■ **Problem to solve**: When the string "Chicoloapan" occurs in a line of the listing below, return that line.

■ **Stored data**:

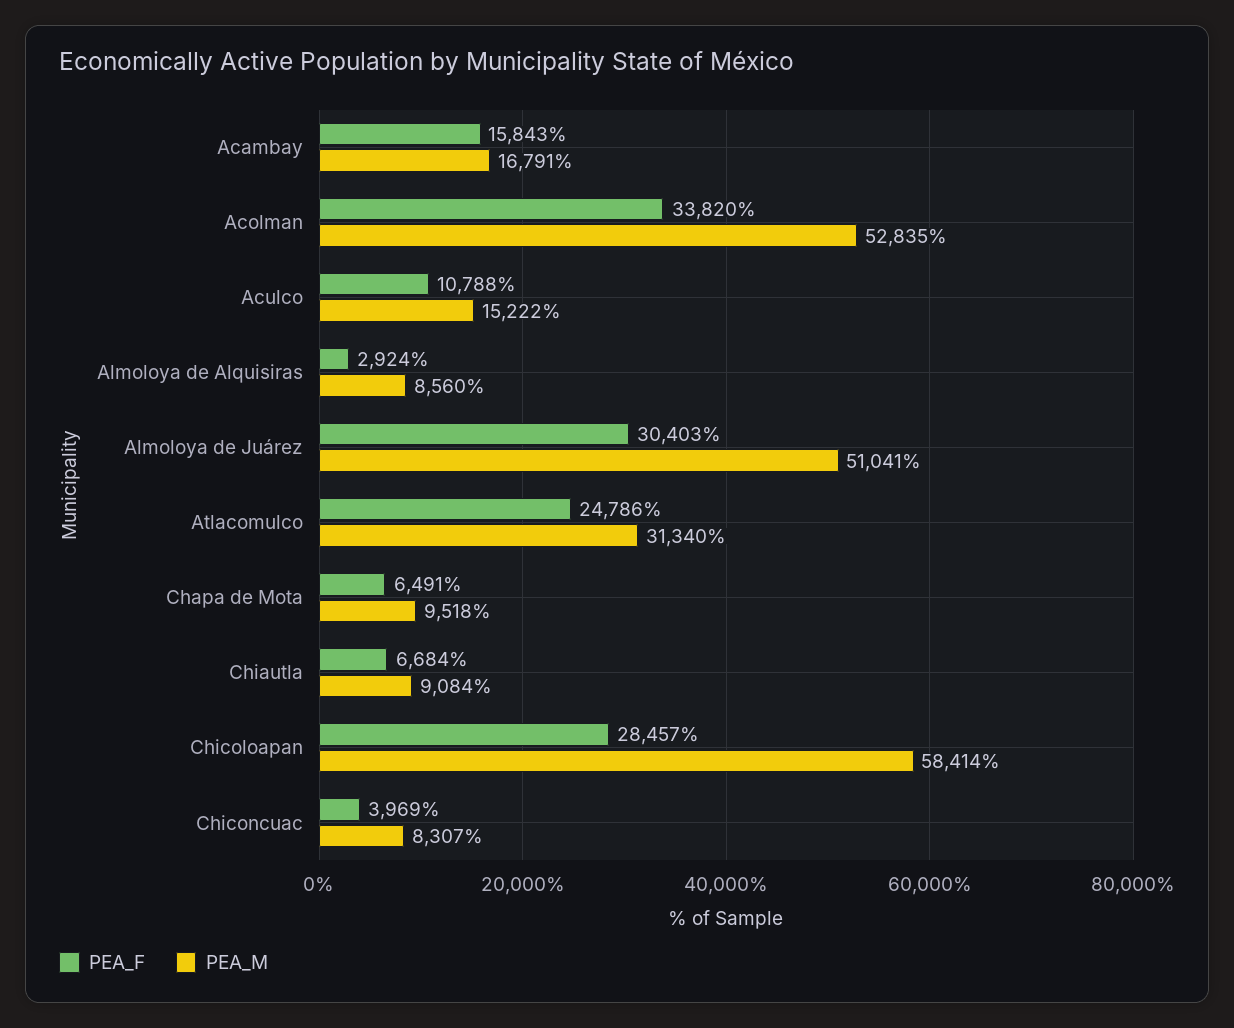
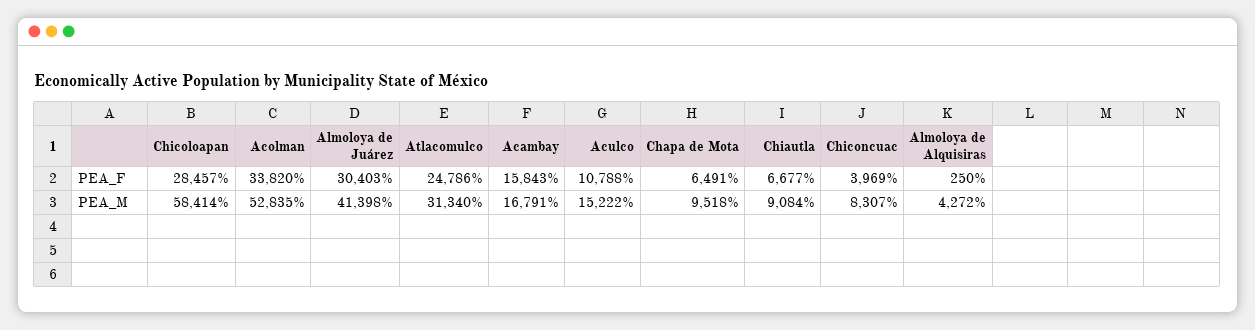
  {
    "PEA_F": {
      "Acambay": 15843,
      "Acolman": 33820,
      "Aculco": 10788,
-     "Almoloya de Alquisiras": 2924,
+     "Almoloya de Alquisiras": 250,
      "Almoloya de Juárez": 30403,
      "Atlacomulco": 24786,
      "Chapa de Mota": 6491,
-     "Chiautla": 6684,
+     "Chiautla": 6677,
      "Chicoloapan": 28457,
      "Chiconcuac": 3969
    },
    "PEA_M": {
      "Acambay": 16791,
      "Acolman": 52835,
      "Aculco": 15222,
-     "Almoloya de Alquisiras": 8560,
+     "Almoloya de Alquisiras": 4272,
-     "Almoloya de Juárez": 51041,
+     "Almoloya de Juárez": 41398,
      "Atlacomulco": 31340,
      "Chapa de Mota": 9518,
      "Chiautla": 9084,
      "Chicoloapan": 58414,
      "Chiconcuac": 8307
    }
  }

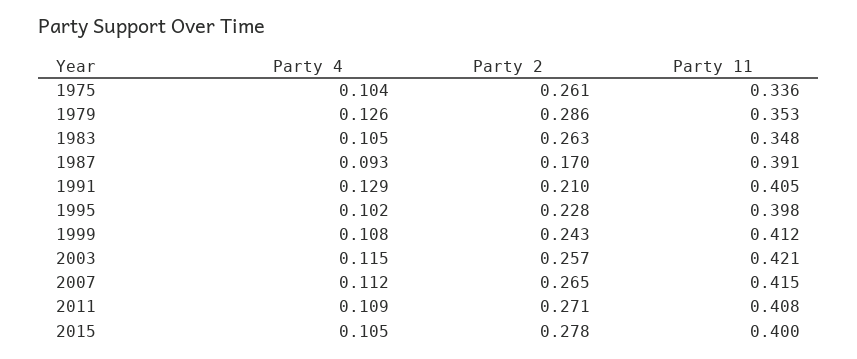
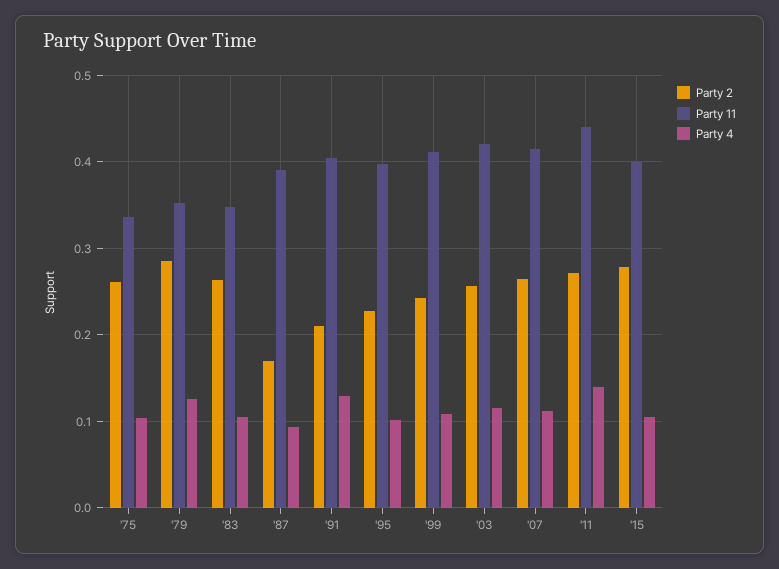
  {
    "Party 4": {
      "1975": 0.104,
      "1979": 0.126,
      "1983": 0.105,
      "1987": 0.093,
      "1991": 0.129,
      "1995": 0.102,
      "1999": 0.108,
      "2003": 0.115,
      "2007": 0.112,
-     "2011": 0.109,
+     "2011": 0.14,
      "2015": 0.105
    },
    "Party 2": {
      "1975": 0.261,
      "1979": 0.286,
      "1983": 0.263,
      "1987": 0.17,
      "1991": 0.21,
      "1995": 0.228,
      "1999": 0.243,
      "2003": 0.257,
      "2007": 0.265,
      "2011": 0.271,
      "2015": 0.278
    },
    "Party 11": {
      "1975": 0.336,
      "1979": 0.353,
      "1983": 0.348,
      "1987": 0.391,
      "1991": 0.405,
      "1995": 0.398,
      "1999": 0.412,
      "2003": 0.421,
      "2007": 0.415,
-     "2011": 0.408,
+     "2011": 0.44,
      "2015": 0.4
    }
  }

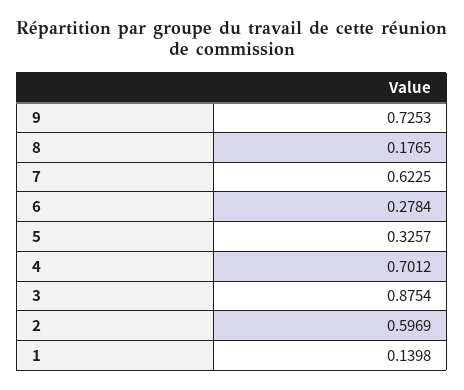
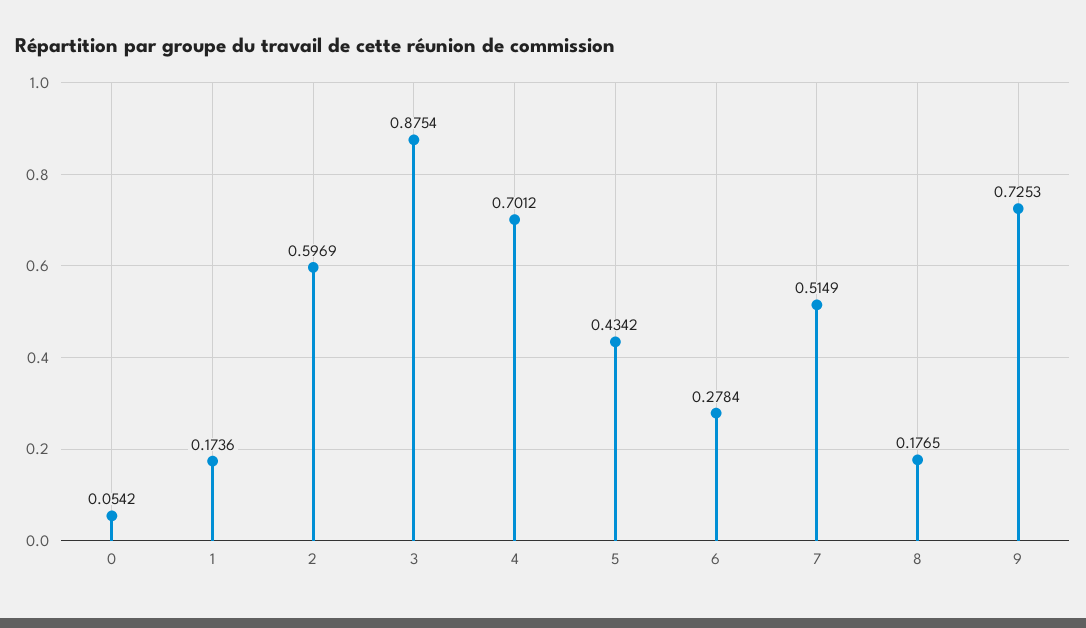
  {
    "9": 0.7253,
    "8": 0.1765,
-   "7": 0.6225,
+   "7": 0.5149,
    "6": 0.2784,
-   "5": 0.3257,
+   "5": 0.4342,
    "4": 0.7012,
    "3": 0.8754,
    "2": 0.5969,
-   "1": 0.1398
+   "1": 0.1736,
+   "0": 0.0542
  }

■ **Solution below**:
      "Chicoloapan": 28457,
      "Chicoloapan": 58414,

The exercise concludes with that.